Déclaration complète (en anglais)

Point 3 : Débat général – Sri Lanka (18 septembre)

Six ans après la mort de son fils lors de l’attentat du dimanche de Pâques à l’hôtel Shangri-La, Surach Nilanga attend toujours que justice soit faite. Dans une déclaration commune au Conseil des droits de l’homme, il a exhorté le gouvernement sri-lankais à faciliter une enquête approfondie, indépendante et rapide afin de garantir la responsabilité et de coopérer avec les initiatives internationales. S’exprimant au nom des autres victimes, il a également appelé à des réparations adéquates et justes pour les familles après une évaluation économique, sociale et psychologique complète.

Déclaration complète (en anglais)

Point 3 : Dialogue interactif sur le rapport du Secrétaire général sur une transition juste (18 septembre)

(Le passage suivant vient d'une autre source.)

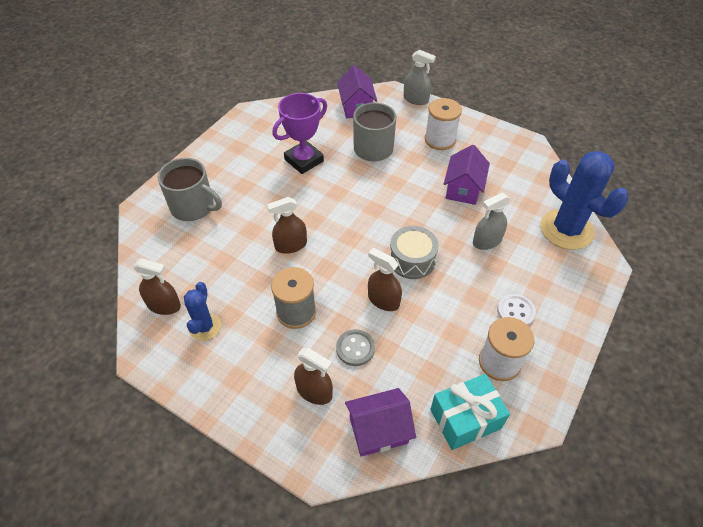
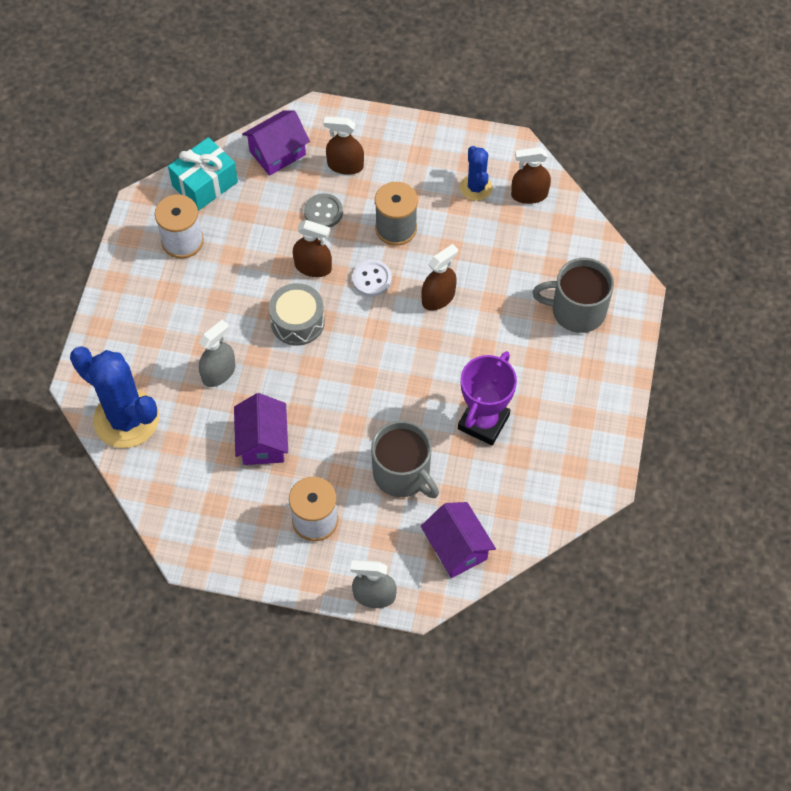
camera: 160 degrees right, 10 degrees up
(515, 311) = (174, 296): white button -> white button (371, 279)

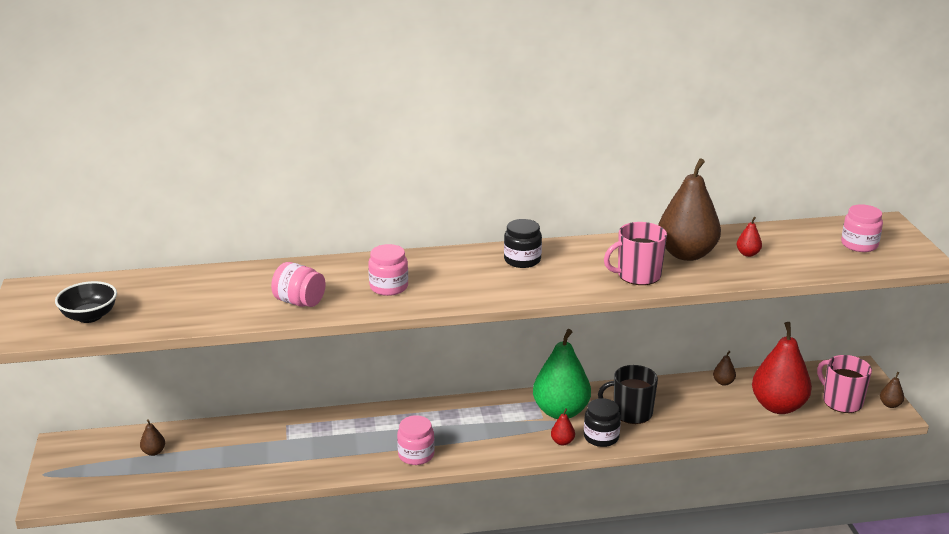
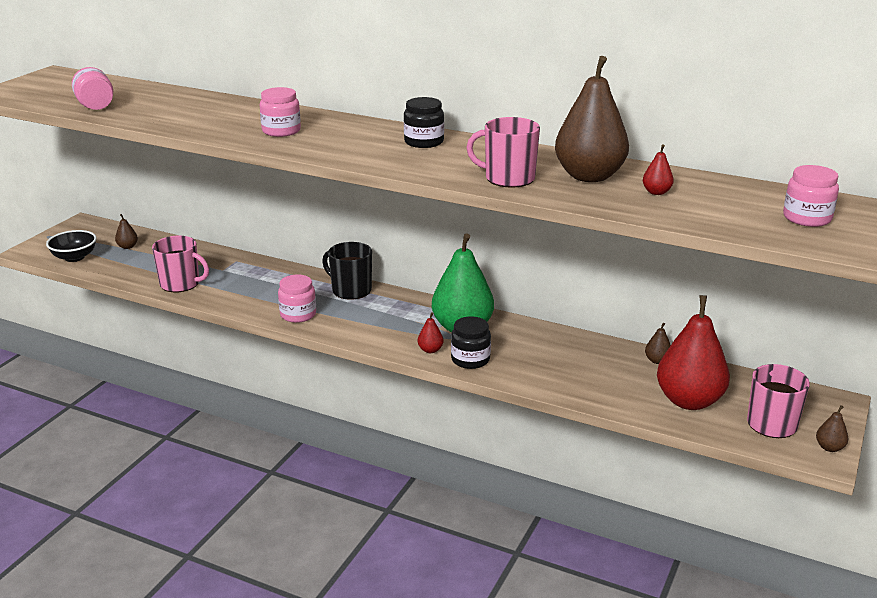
camera: 35 degrees right, 0 degrees up
(89, 316) = (56, 95): black bowl -> black bowl (74, 257)
(267, 469) = (181, 284): none -> pink mug
(299, 302) = (200, 123): pink jar -> pink jar (96, 106)
(631, 413) = (526, 352): black mug -> black mug (350, 290)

Franciscans International a salué le rapport du Secrétaire général affirmant que la transition juste est une pierre angulaire du droit international de l’environnement, conformément à l’avis consultatif récent de la Cour internationale de justice. Tout en appréciant l’accent mis par le rapport sur les droits humains, nous avons souligné la nécessité d’une critique systémique plus approfondie et d’une vision de la transformation socio-écologique au-delà du modèle économique actuel qui est à l’origine de la crise climatique.

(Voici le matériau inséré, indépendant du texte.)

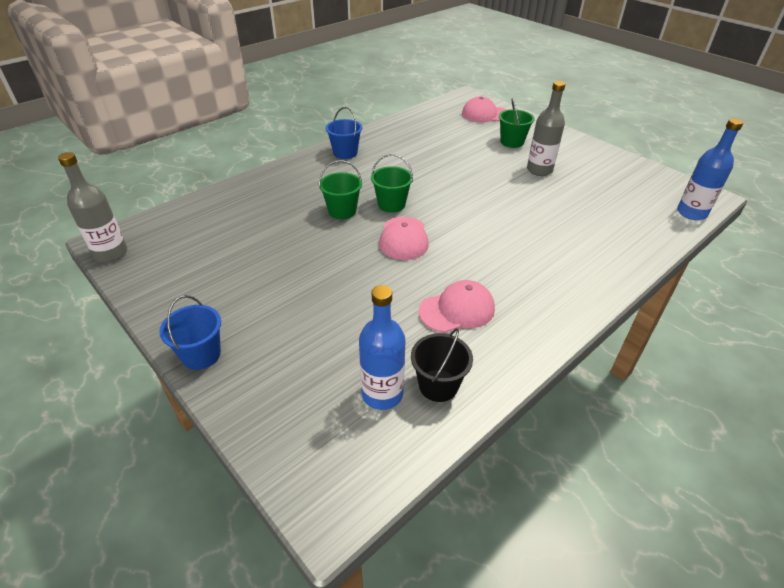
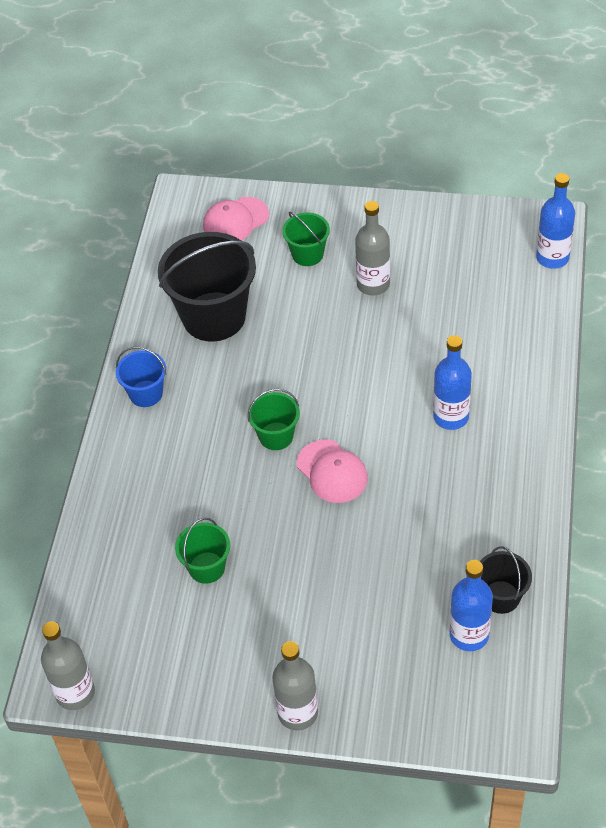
camera: 35 degrees left, 10 degrees up
(201, 355) = (298, 713): blue bucket -> grey bottle
(342, 211) = (237, 479): green bucket -> green bucket (207, 567)
(424, 142) = (214, 316): none -> black bucket
(457, 310) = (451, 517): pink cap -> none
(521, 254) = (451, 417): none -> blue bottle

Déclaration complète (en anglais)

Point 3 : Dialogue interactif avec le Groupe de travail sur les disparitions forcées ou involontaires – Philippines (16 septembre)

Plus d’une décennie après l’adoption de la loi contre les disparitions forcées, sa mise en œuvre reste largement insuffisante. Les auteurs de ces disparitions continuent d’être protégés et les disparus restent introuvables. Sous l’administration actuelle, 54 disparitions forcées ont été documentées, visant principalement des militants et des défenseurs des droits humains. Dans une déclaration commune, nous avons appelé à la mise en œuvre complète et effective de la loi, au soutien des victimes et de leurs familles, et à la fin de l’impunité en demandant des comptes aux acteurs étatiques. 

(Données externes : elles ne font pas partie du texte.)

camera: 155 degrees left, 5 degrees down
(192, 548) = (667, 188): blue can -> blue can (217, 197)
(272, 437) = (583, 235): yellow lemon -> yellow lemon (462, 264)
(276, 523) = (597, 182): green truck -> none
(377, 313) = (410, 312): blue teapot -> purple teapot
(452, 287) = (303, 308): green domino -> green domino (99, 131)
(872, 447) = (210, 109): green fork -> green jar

Déclaration complète (en anglais)

Point 2 : Débat général – Indonésie (10 septembre)

Les récentes manifestations en Indonésie ont été violemment réprimées par les forces de sécurité. La société civile estime qu’il y a eu au moins 3 000 arrestations arbitraires et a documenté un usage inapproprié et excessif de la force, y compris l’utilisation injustifiée de gaz lacrymogènes et d’autres armes moins létales pour le contrôle des foules. Cette réaction reflète une dérive autoritaire plus générale en Indonésie, symbolisée notamment par le projet de loi sur les forces armées indonésiennes. Dans une déclaration commune, nous avons appelé le gouvernement à se conformer aux Principes de base des Nations unies sur le recours à la force et l’utilisation des armes à feu par les responsables de l’application des lois, à enquêter de manière impartiale sur les allégations d’usage excessif de la force et à traduire les auteurs en justice. 

Déclaration complète (en anglais)

Point 2 : Dialogue interactif avec le Haut-Commissaire aux droits de l’homme – Sri Lanka (8 septembre)

Malgré des promesses répétées de rendre des comptes, les rapports critiques concernant les attentats du dimanche de Pâques 2019 ne sont toujours pas rendus publics, ce qui soulève de sérieuses préoccupations en matière de transparence et de justice. Saluant les recommandations du Haut-Commissaire aux droits de l’homme sur la responsabilité au Sri Lanka, nous avons exhorté les autorités à rendre publics les rapports de toutes les commissions d’enquête sur les attentats et à accélérer toutes les procédures judiciaires connexes. 

Déclaration complète (en anglais)

Vignette : UN Photo / Jean-Marc Ferré

Il s’agit d’une traduction automatique. Nous nous excusons pour les erreurs qui auraient pu en résulter. En cas de divergence, la version anglaise fait foi.